Все эти пять тысяч ребят жили в пяти тысячах домов, где хозяевами были мужчины, сошедшие с поезда. Дома были такие одинаковые, что ребята то и дело попадали по ошибке не в свой дом и не в свою семью. Никто ничего не замечал. Они ужинали и ложились спать. Узнавали только маленького мальчика, который бегал последним. Он всегда приходил такой исцарапанный и побитый, что в нем сразу узнавали чужого. Он тоже был зажат, не мог рассмеяться. Трудно рассмеяться, когда чувствуешь давление лучей, исходящих от каждой новой машины на улице, от каждого нового дома на твоем пути.
– Мы можем даже оказывать давление на конгресс, – говорил Хардинг, – создадим организацию. Национальная ассоциация душевнобольных. Группы толкачей. Большие афиши на шоссе с изображением губошлепа-шизофреника за рычагами стенобитной машины, и крупно, зелеными и красными буквами: нанимайте безумных. У нас радужные перспективы, господа.

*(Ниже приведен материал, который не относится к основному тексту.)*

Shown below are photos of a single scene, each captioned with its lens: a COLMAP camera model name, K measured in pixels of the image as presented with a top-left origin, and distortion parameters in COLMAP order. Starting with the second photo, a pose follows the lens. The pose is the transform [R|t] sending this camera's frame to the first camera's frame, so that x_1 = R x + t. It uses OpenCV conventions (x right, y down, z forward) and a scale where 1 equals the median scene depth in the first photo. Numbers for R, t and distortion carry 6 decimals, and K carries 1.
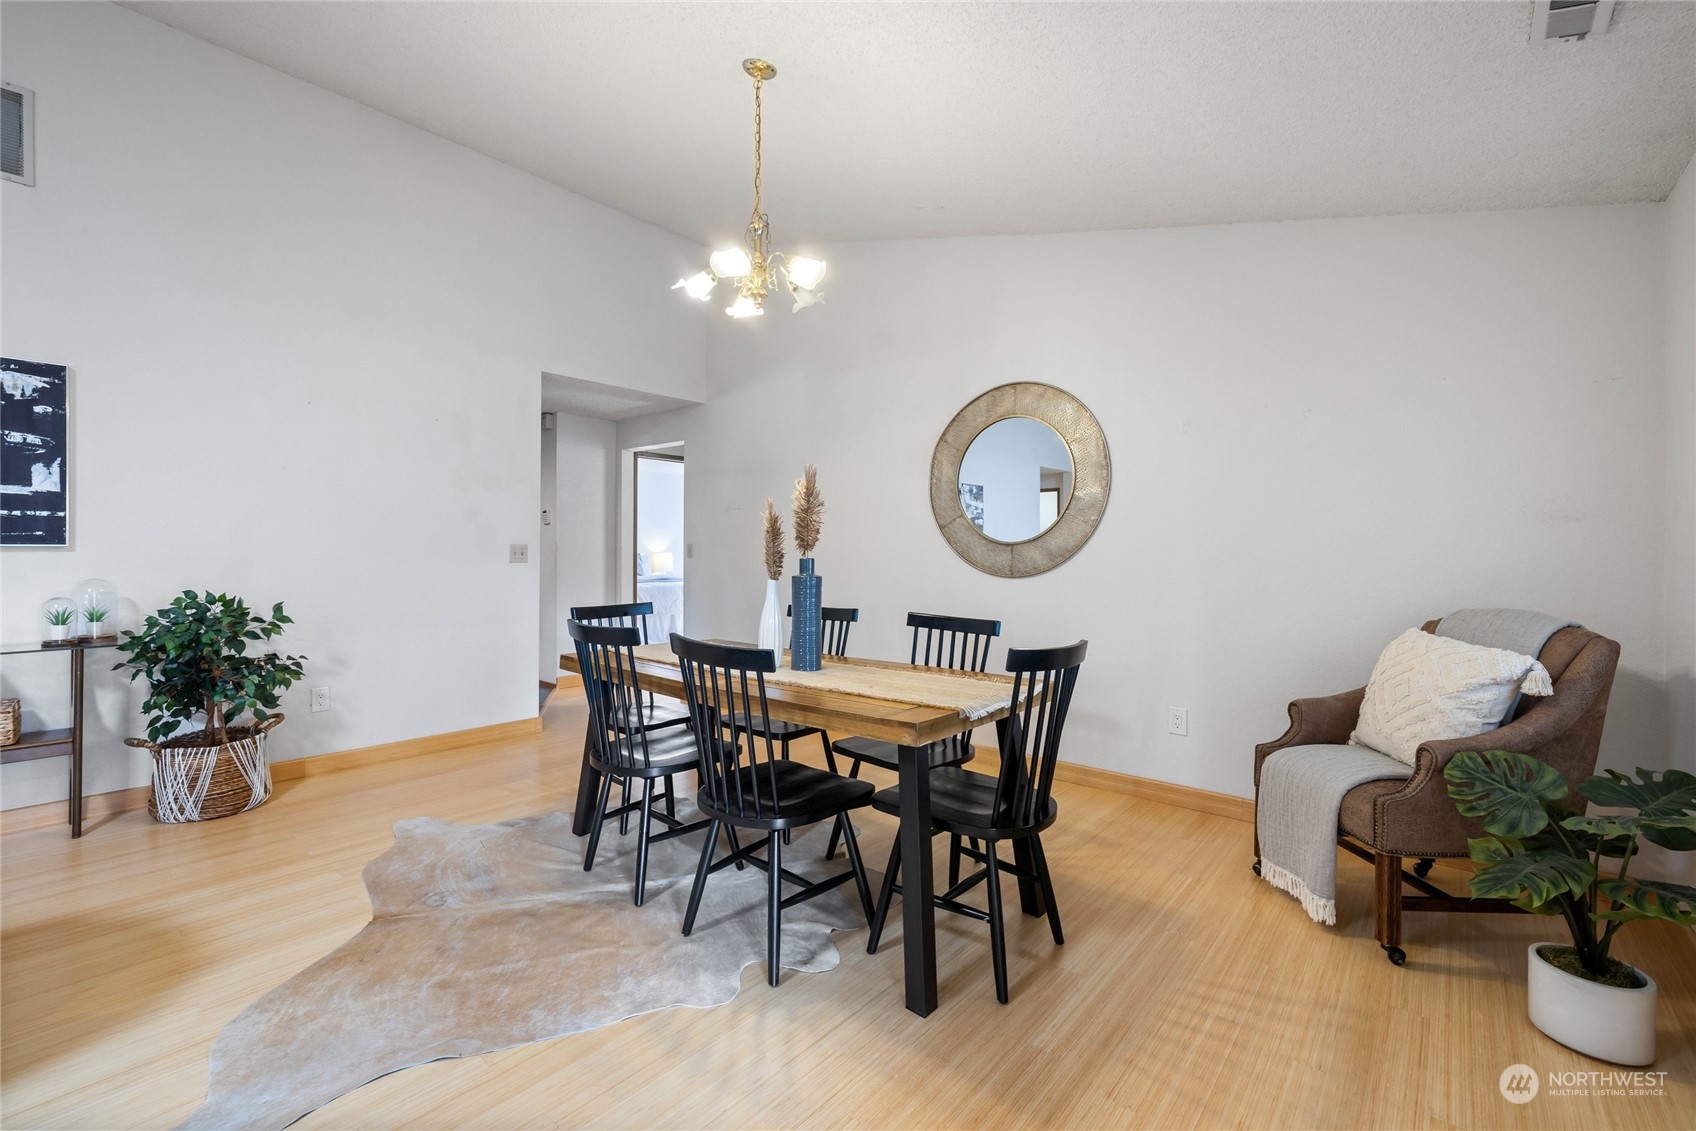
lens RADIAL K [[712.7, 0, 837.2], [0, 712.7, 555.9], [0, 0, 1]] dist [-0.000329, 0.000012]
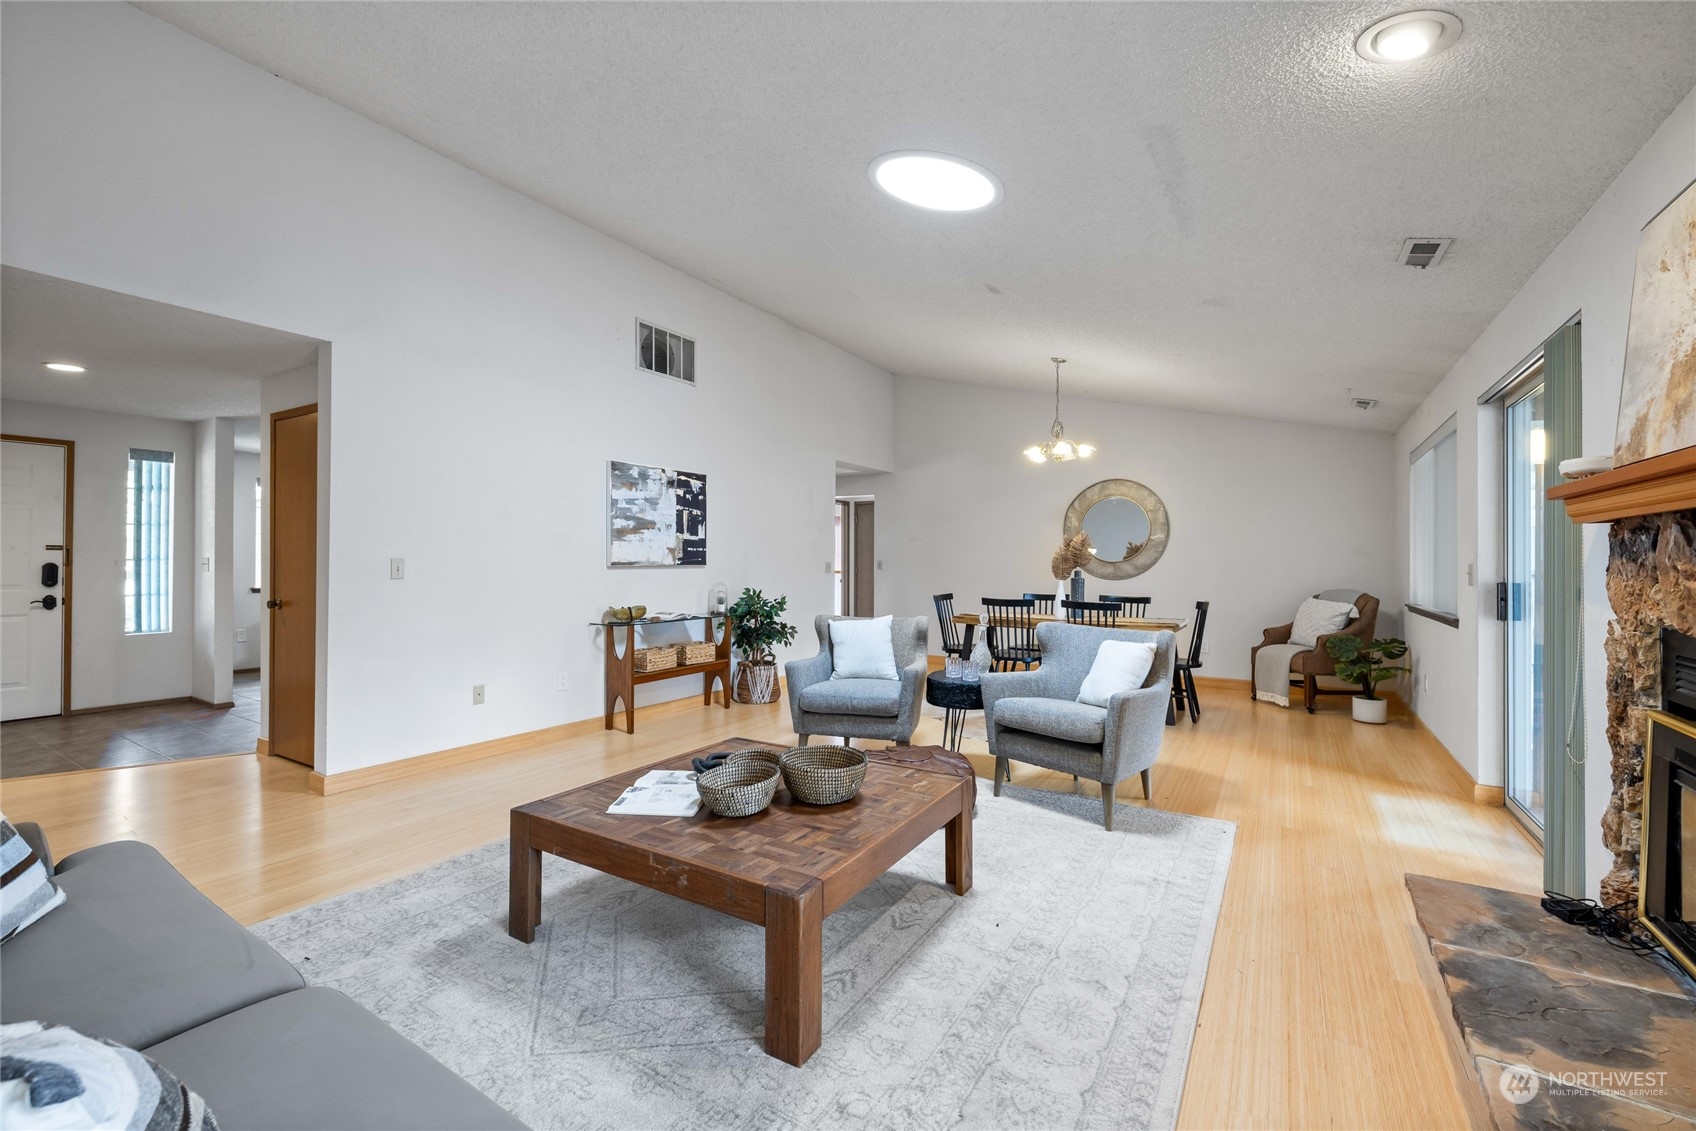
lens RADIAL K [[712.7, 0, 837.2], [0, 712.7, 555.9], [0, 0, 1]] dist [-0.000329, 0.000012]
pose [[0.987253, -0.000915, 0.159155, -1.202745], [0.002614, 0.999942, -0.010464, -0.022499], [-0.159136, 0.010747, 0.987198, -1.182358]]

Мы проехали по мосту через Сиуслоу. В воздухе висела водяная пыль, и, высунув язык, я мог почувствовать океан на вкус раньше, чем увидел его глазами. Все знали, что мы уже недалеко, и молчали до самой пристани.

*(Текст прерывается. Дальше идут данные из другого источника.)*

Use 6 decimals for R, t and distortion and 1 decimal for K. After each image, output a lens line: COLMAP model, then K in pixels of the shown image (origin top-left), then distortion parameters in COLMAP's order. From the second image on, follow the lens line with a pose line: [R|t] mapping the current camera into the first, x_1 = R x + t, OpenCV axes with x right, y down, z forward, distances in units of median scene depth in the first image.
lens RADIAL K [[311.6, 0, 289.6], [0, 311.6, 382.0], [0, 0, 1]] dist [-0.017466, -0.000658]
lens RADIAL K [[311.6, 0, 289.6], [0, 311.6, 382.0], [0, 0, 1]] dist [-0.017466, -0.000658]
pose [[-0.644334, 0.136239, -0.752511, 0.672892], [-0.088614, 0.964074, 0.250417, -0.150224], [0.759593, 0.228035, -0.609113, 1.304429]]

У капитана, который должен был взять нас в море, лысая серая металлическая голова сидела на черном свитере с высоким воротом, как орудийная башня на подводной лодке; он обвел нас дулом потухшей сигары. Он стоял рядом с Макмерфи на деревянном причале и, говоря с нами, смотрел в море. Позади него и на несколько ступенек выше, на скамье перед магазинчиком, где продавалась наживка, сидели человек шесть или восемь в штормовках. Капитан говорил громко – и для бездельников с той стороны и для Макмерфи с этой, стреляя своим томпаковым голосом куда-то посередине.
– Не желаю знать. Специально предупредил вас в письме. У вас нет документа, утверждающего мои полномочия, и я в море не пойду. – Орудийная голова вращалась на свитере, целясь в нас сигарой. – Только поглядите. Такая компания в море – да вы можете попрыгать за борт, как крысы. Родственники подадут на меня в суд, разденут до нитки. Я не пойду на такой риск.
Макмерфи объяснил, что документы должна была выправить в Портленде другая девушка.
Один из бездельников на скамье крикнул:
– Какая другая? А блондиночка не сможет со всеми управиться?